Listed records section start
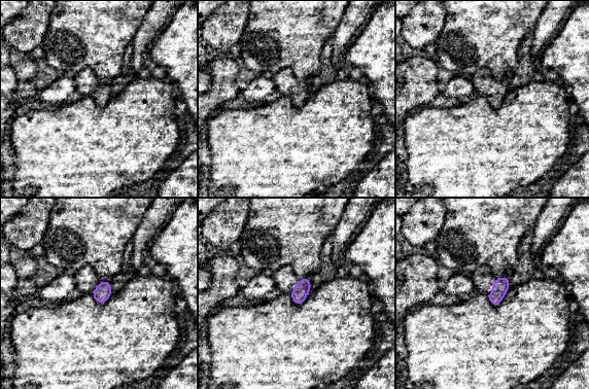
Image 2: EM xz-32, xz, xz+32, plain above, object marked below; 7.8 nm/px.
check(em, planes, letters, same)

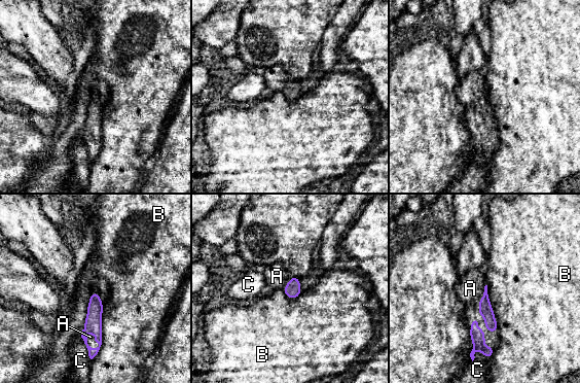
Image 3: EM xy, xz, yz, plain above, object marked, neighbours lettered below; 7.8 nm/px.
connect(A)
B touches over 460 nm; A is the same cell, B and C are other cells; it goes on there

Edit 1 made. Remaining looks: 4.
check(em, planes, tint, (8.75, 3.85, 1.75))
an open end

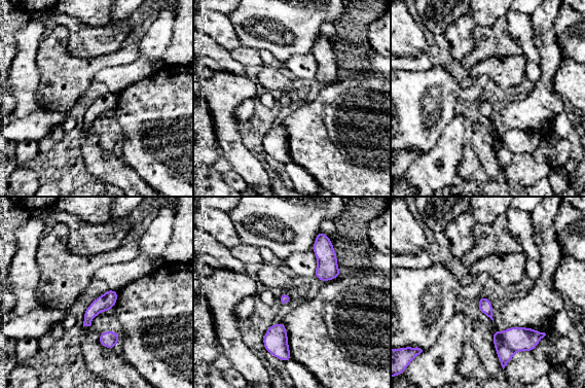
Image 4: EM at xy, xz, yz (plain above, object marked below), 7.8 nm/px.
check(em, planes, letters, same)

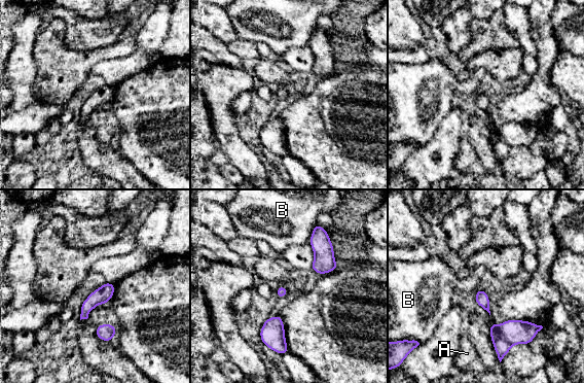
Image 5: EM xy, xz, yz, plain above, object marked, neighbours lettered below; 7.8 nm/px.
separate(image 5, (502, 347))
A and B are other cells; border along (497, 325), (497, 334), (511, 345) in image 5; two neurons meet here

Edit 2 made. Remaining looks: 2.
done(connect at image 3, separate at image 5, rest unchecked)

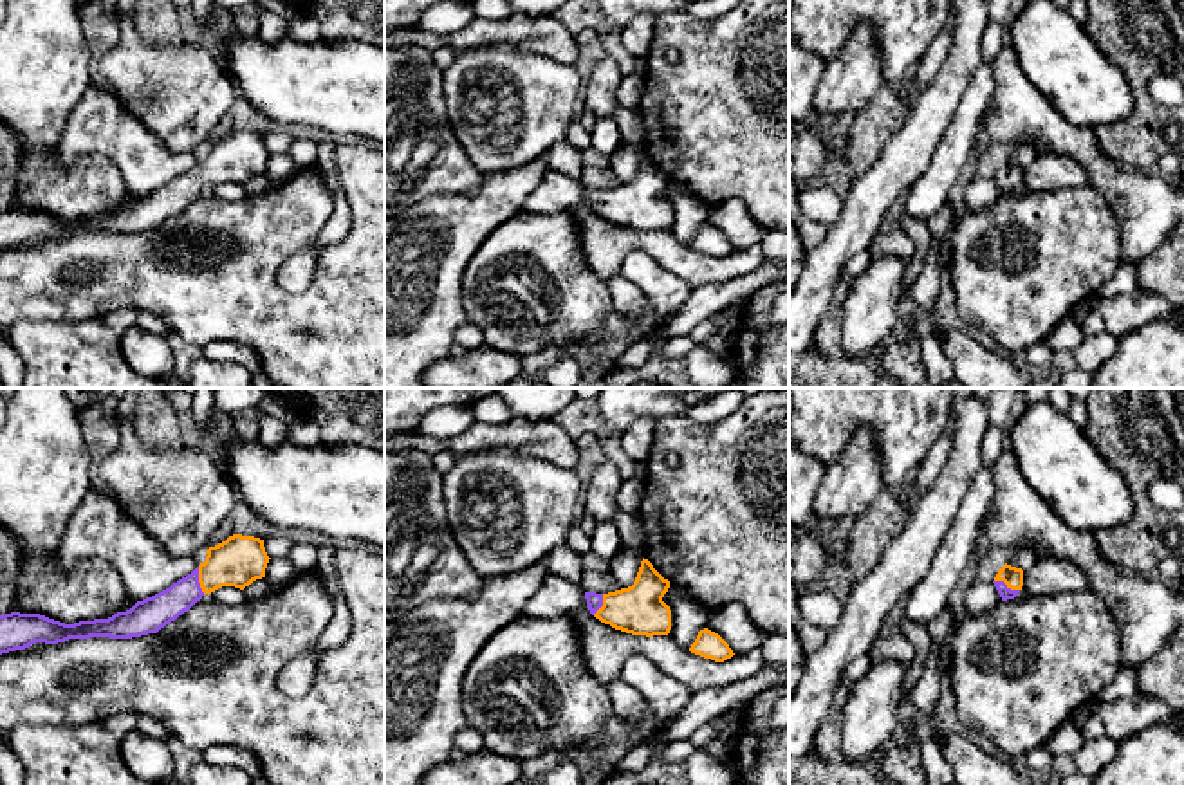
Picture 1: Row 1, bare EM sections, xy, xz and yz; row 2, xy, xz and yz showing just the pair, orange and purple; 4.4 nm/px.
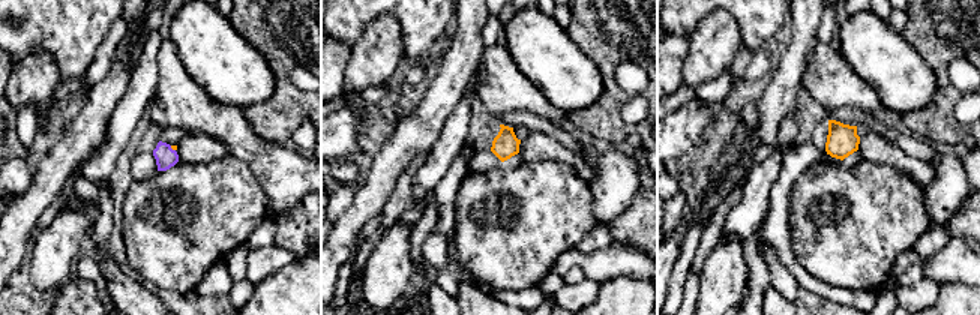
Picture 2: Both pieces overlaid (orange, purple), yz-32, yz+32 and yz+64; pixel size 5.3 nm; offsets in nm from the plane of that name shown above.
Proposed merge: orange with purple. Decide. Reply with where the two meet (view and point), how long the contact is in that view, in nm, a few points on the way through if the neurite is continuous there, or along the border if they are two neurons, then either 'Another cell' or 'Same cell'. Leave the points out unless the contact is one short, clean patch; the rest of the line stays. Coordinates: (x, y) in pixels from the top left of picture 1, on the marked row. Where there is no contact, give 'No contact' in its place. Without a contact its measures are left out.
Touches orange at xy (199, 580). Shared border 120 nm. Path across: xy (240, 560), (199, 580), (177, 600), (154, 612). Same cell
Listed records section end
→ What you are asked to do: Output consists of exactly the lines from the one containing "Proposed merge: orange" to the end of the records above, retyped without change and with nothing extra.

→ Response to this exercise:
Proposed merge: orange with purple. Decide. Reply with where the two meet (view and point), how long the contact is in that view, in nm, a few points on the way through if the neurite is continuous there, or along the border if they are two neurons, then either 'Another cell' or 'Same cell'. Leave the points out unless the contact is one short, clean patch; the rest of the line stays. Coordinates: (x, y) in pixels from the top left of picture 1, on the marked row. Where there is no contact, give 'No contact' in its place. Without a contact its measures are left out.
Touches orange at xy (199, 580). Shared border 120 nm. Path across: xy (240, 560), (199, 580), (177, 600), (154, 612). Same cell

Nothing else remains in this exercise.